Entertainment For Lively Minds
David Cooper's blog
Hello James, you're in a chatty mood tonight.
Just thought I'd greet a fellow still-awaker directly.
Foetal Attraction
OK, here's a question of great social and political import...
Sometime around the middle of next year, Mrs C is due to give birth to our first Mini Cooper. It's only a small bump now, but apparently the little fella or felless will be able to hear soon, and that's where you lot come in - given your reliably excellent musical taste, what should be the first song our currently 6cm long sprog will hear?
I think there's three things to bear in mind:
1 It has to be timelessly brilliant (obvious I know).
2 It will have to sound good through headphones on a bump to ears that have never heard music before.
3 When our offspring is a teenager and likes whatever the latest grime-hop thrash-funk disco bilge is at the time, I should be able to enjoy saying with slightly annoying condescension: 'Of course, the first song you ever heard was ...'
The first candidate we've come up with is Ashes To Ashes - you can't go wrong with the Dame, and its plinky-plonky otherworldliness should sound good through a muffling barrier of amniotic fluid. But all suggestions gratefully received, so over to you...
(A final thought - if it's a girl and we call her Ellen, would we get a free subscription? I would offer to call a boy after Mr H, but Hepworth Cooper sounds a bit too Wuthering Heights.)
Is anything good?
No, not a 'modern life is rubbish' rant, but I was wondering if there are any albums everyone agrees are great. Given that music is so personal, there'll always be someone who doesn't like, for instance, Revolver, or Hunky Dory, or Dark Side Of The Moon, or Thriller, or Nevermind.
If it just comes down to taste, then you can't argue the true merits of anything, because someone can simply say: 'Well, I don't like it.'
Maybe sales is the only subjective way of judging quality. Top of the lot is Thriller, which in my opinion is an undeniably great album - brilliantly written, performed, produced and recorded. Next biggest, according to Wikipedia, is Back In Black - so far so good. But the next is Bat Out Of Hell, and while it's an entertaining romp, surely it's all a bit silly to be great? It gets worse, because a few places down we've got Andrew Lloyd Webber's Phantom Of The Opera -ugh! - and the Backstreet Boys' Millennium. I don't think even the Backstreet Boys would claim to have made a better album than The Beatles.

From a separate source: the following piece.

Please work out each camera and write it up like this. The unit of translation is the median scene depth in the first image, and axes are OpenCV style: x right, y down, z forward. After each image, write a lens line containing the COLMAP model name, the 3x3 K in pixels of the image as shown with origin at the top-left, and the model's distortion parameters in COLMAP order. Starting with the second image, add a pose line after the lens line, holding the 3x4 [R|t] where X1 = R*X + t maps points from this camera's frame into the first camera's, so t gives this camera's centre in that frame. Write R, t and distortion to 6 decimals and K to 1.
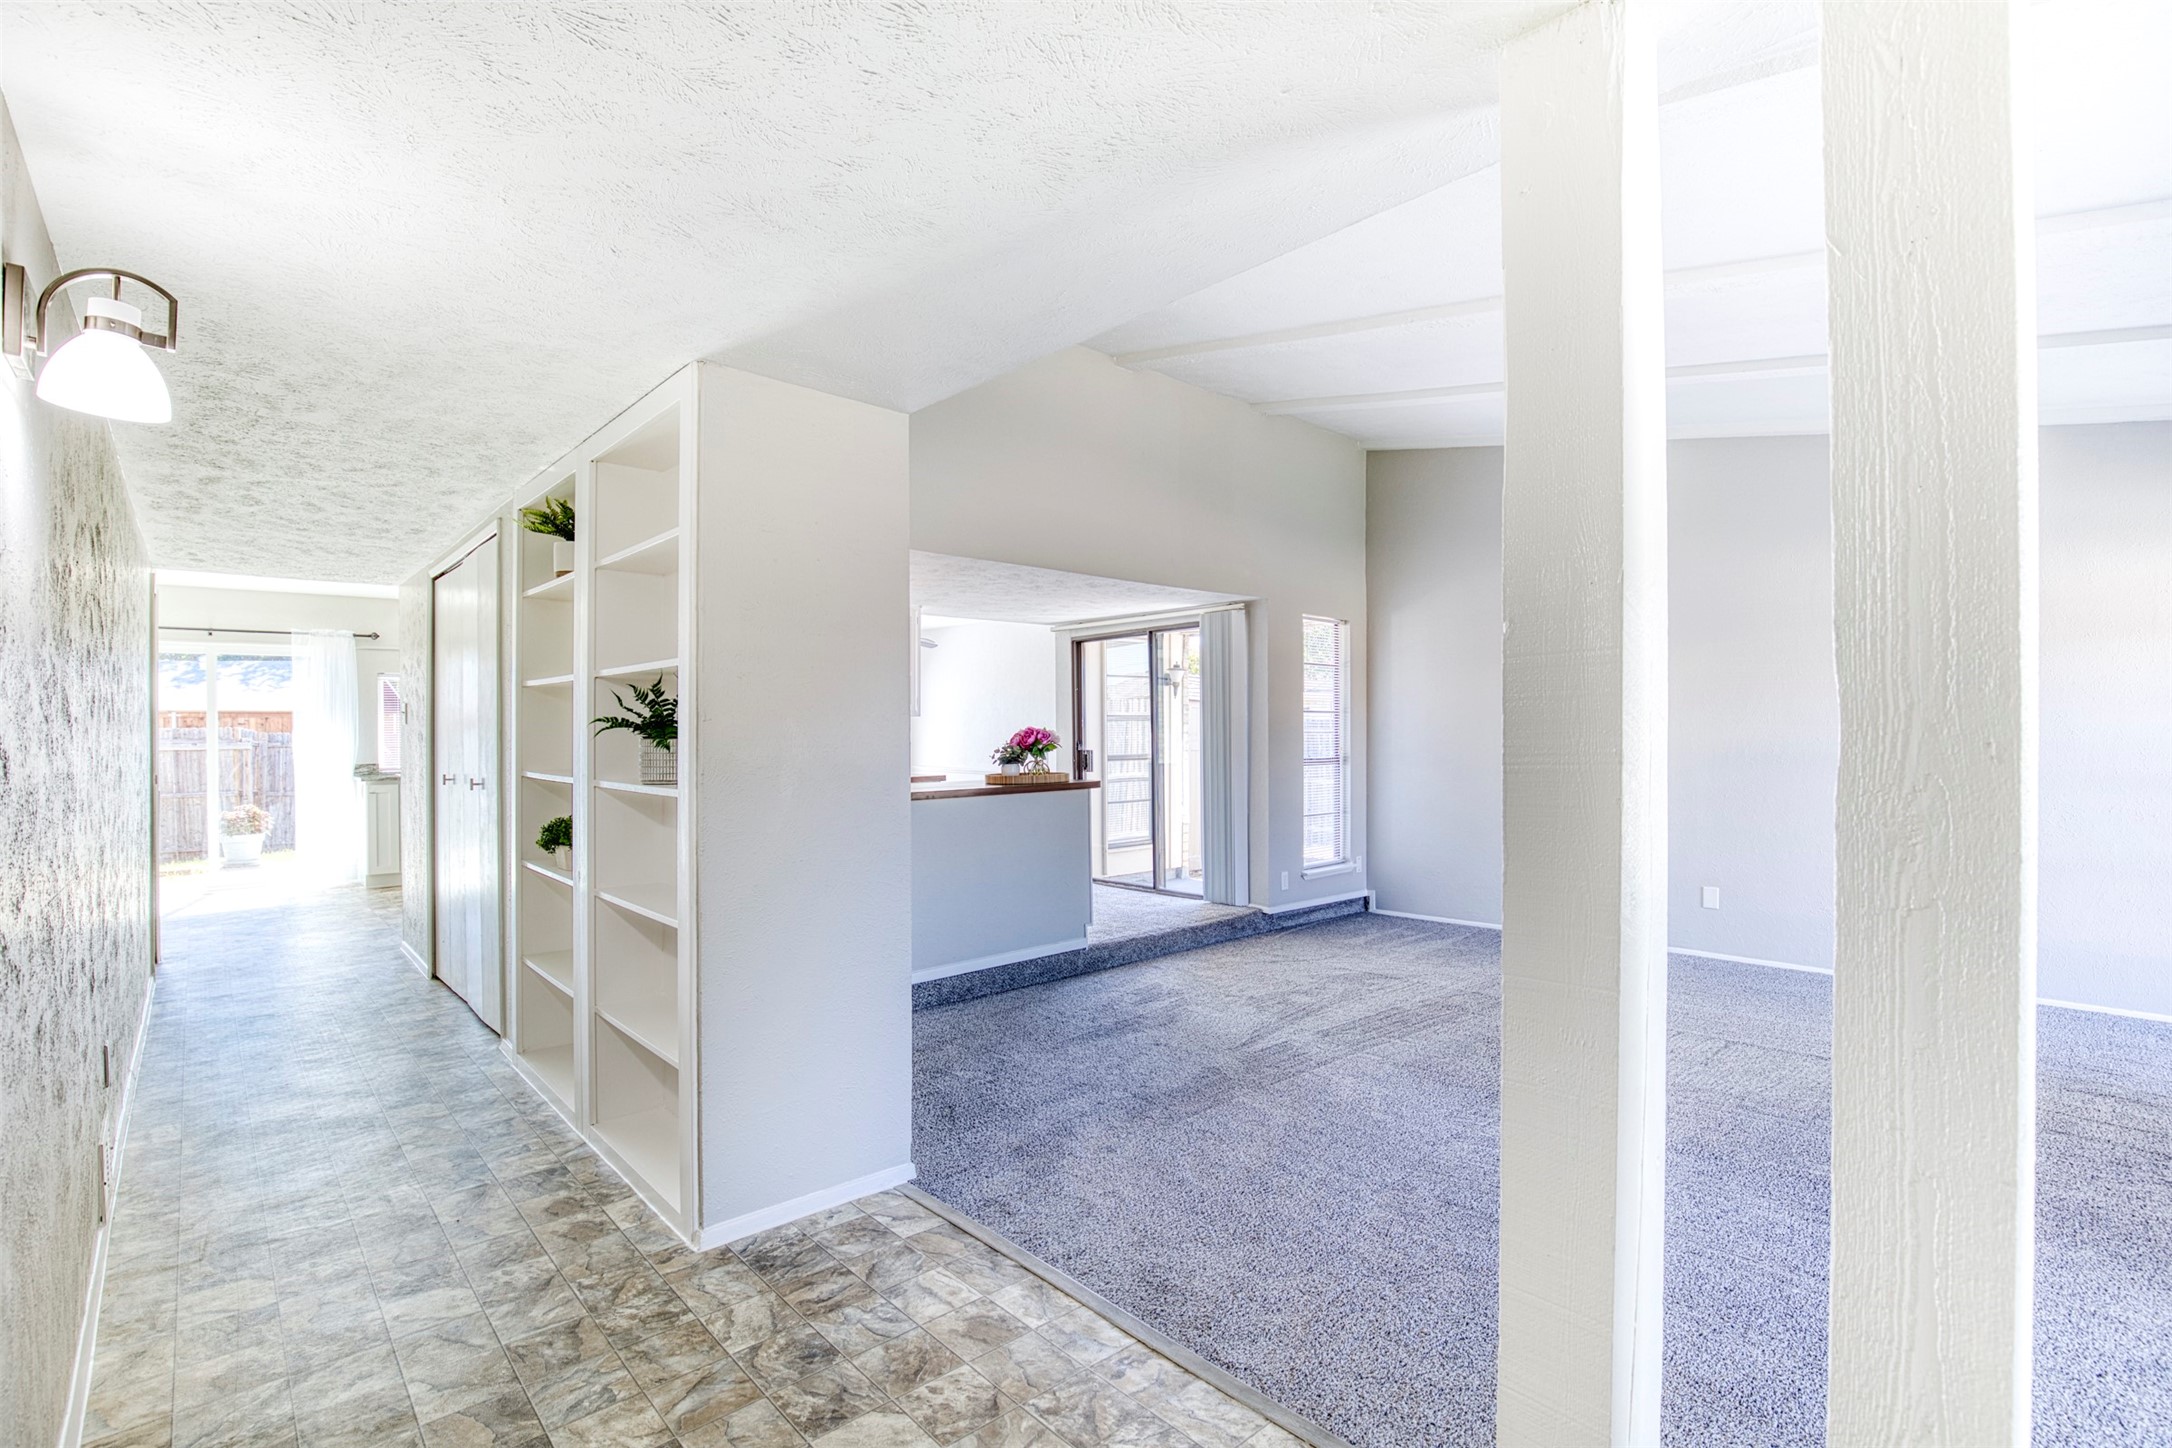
lens RADIAL K [[1017.3, 0, 1092.6], [0, 1017.3, 725.5], [0, 0, 1]] dist [-0.035452, 0.006361]
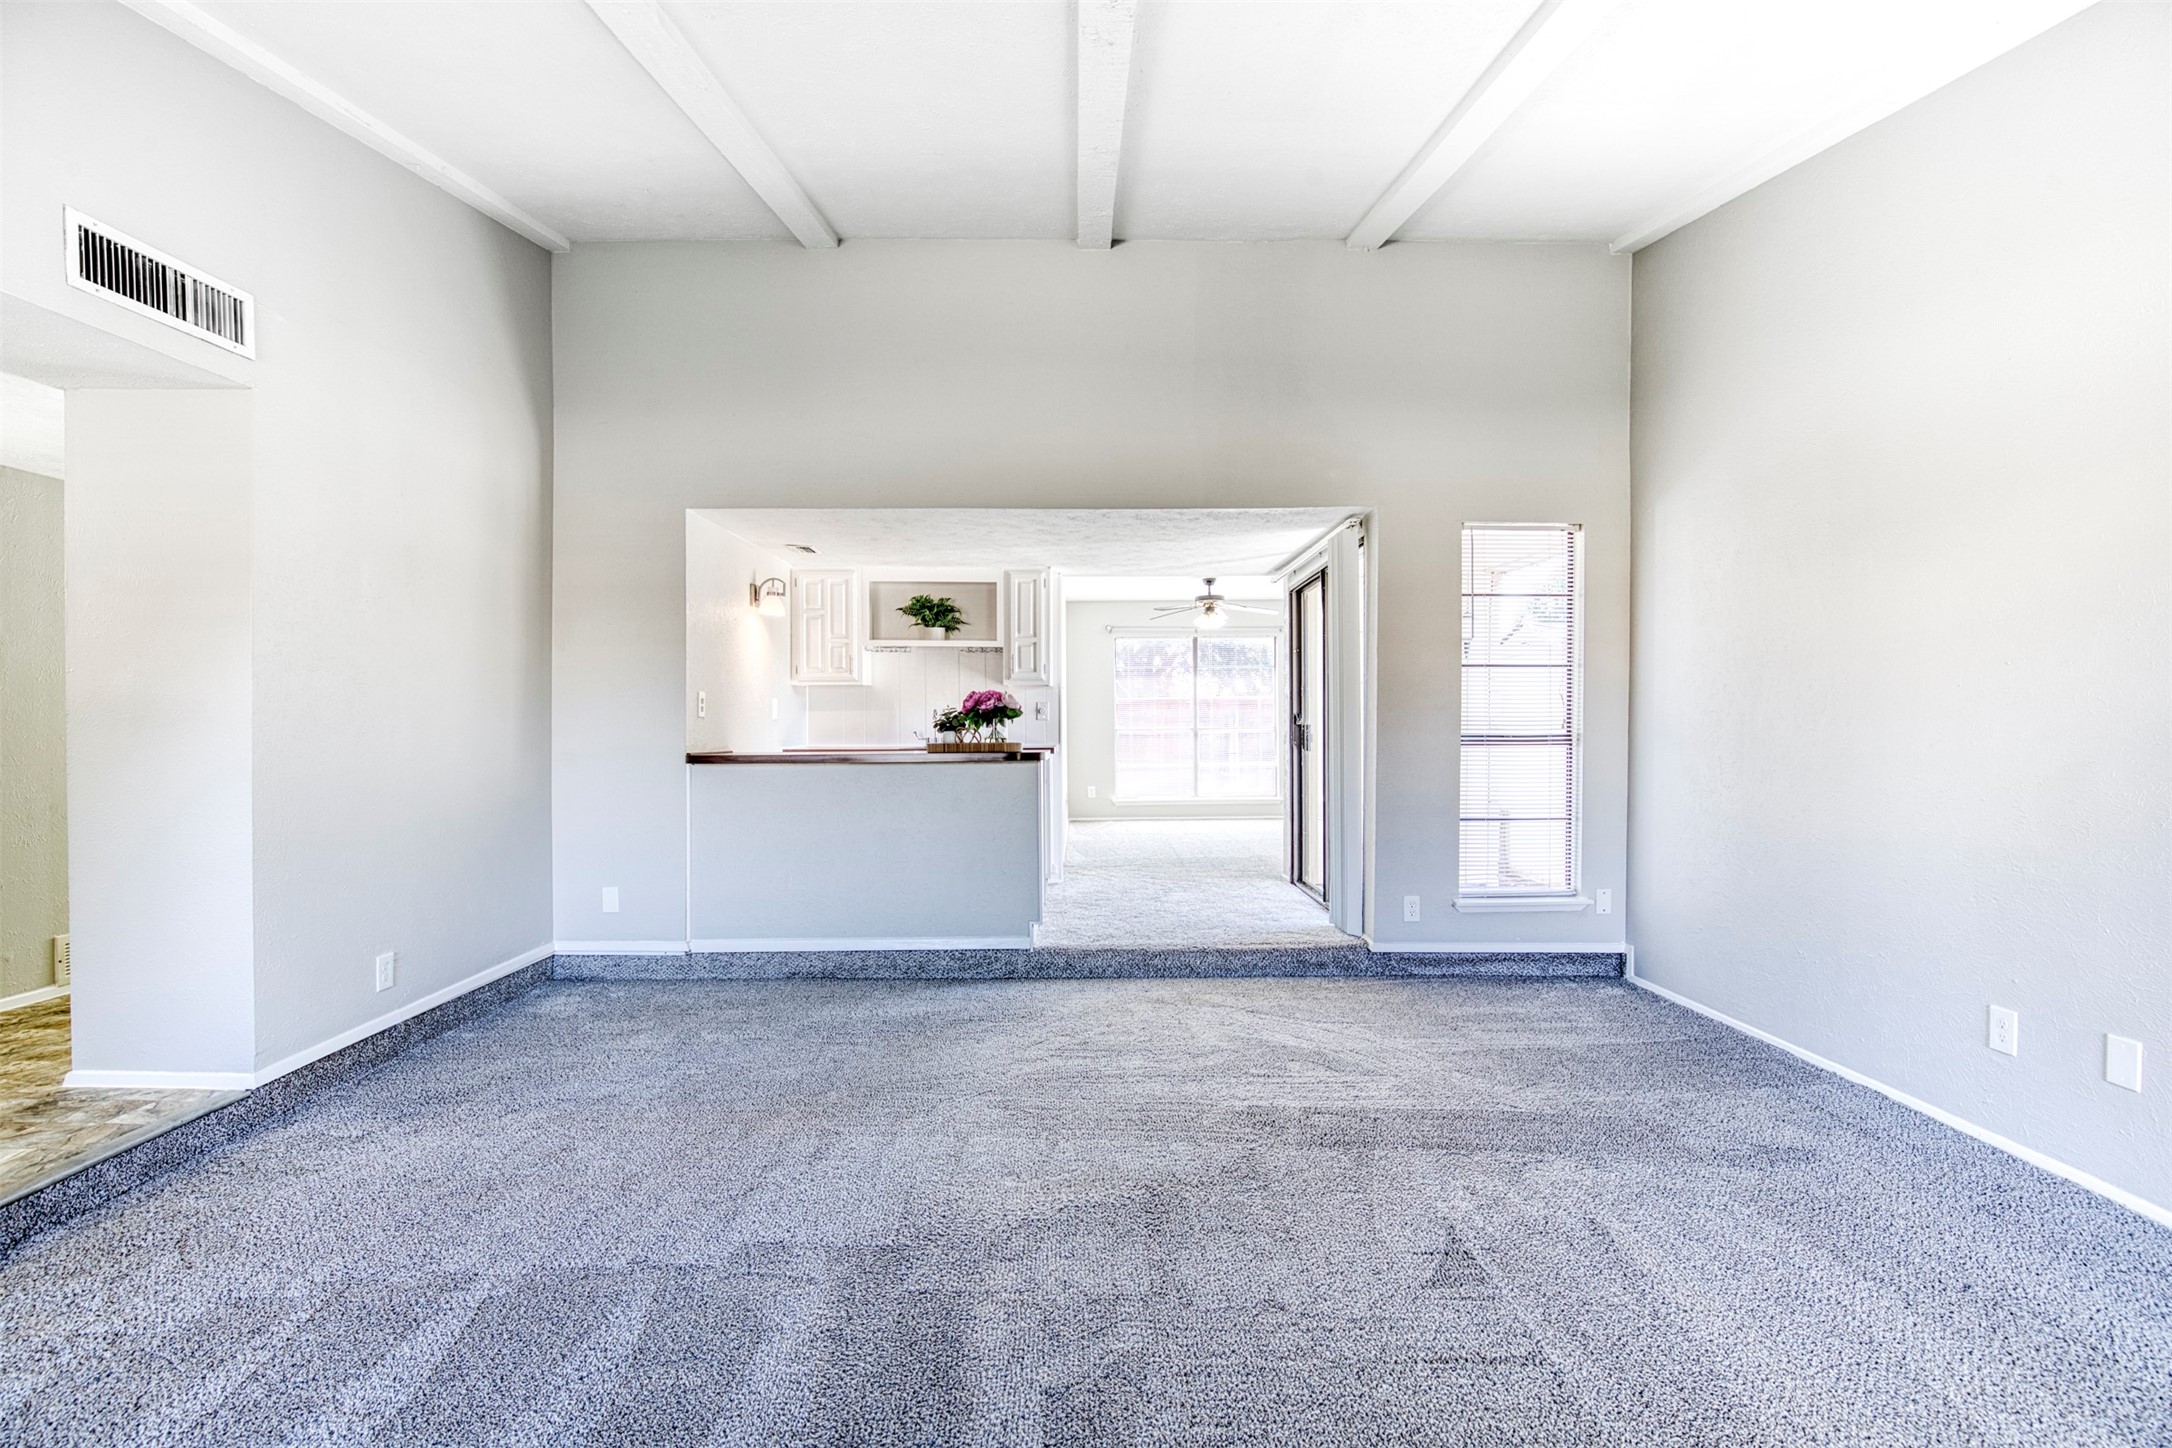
lens RADIAL K [[1017.3, 0, 1084.6], [0, 1017.3, 726.6], [0, 0, 1]] dist [-0.035452, 0.006361]
pose [[0.740173, 0.006300, -0.672387, 0.497162], [0.001549, 0.999937, 0.011075, 0.019793], [0.672415, -0.009239, 0.740117, 0.337662]]
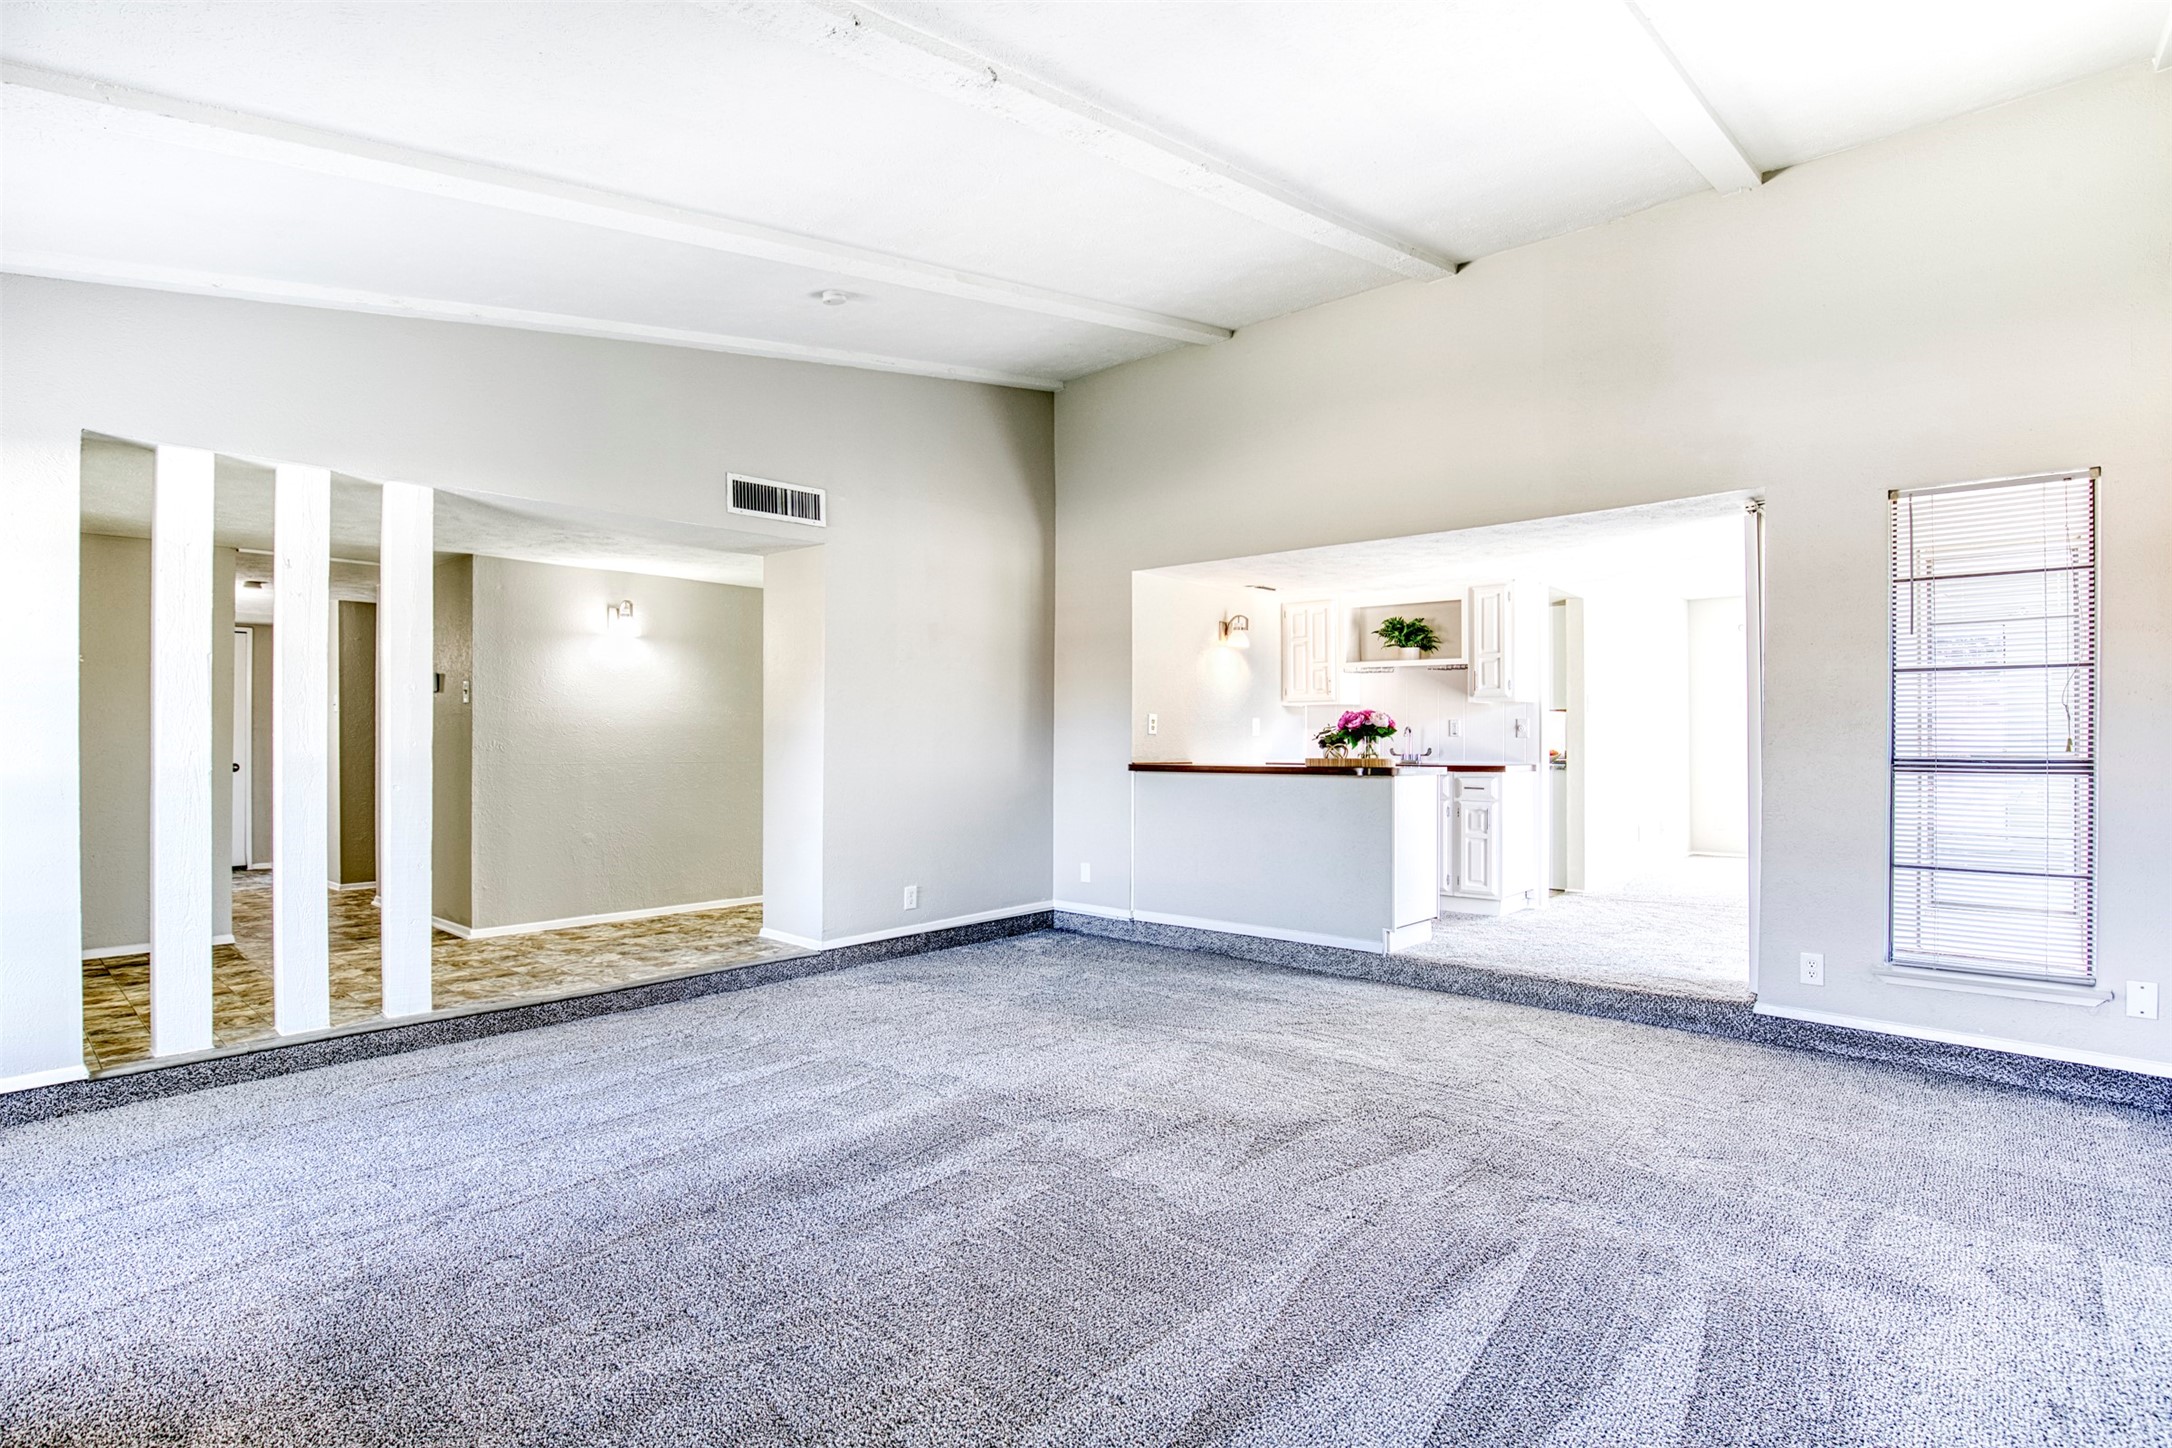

So, how can you objectively judge the quality of an album, and say with Hepworth-like certainty: 'This is great.'
Umm, I don't mean to nag, but ...
Things seem to have gone a bit quiet on the podcast front - as far as I can see the last one was on the 1st of September. I'm sure Fraser's been up to his eyes with the new website and the Old Grey Whistle Test Hitmakers are busy with their executive duties at the mag, but surely you could have spared us a half an hour or so.
I know it's free so the standard response is: "You get what you're given", but I see it as a key part, along with this site and the magazine, of the world of wonderfulness that is The Word. I started out as a podcast listener, then looked at the website and bought the mag occasionally, and am now a subscriber.
It's only because it's so good that I miss it so.
Low Spot
Now, we all love Spotify, but before you go throwing away your record or CD collections and proclaiming that the whole need to actually 'own' music is ridiculously outdated, I've stumbled across a slight flaw.
It does, I'm afraid, involve B** D****, but only as an example of why things might not be as perfect as they seem. I was idly spotifying away, as you do on a quiet day off, and found his Bootleg Series Vol 4 - The 'Royal Albert Hall' concert. It's all fine, until you get to the end of the penultimate song: Ballad Of A Thin Man. Dylan and his band have crashed and bawled away to fine effect for seven minutes, then there's a bit of applause and it fades out. The next thing you hear is the snare crack for the start of probably the best version of Like A Rolling Stone he ever played.
What's the problem? Well, they've only cut out the best-known piece of crowd interaction in rock history - there's no Judas on Spotify.
If the most famous bit of one of the most famous live albums ever isn't on there, what else might be missing? I know Spotify is generally wonderful, but it's no substitute for the real thing.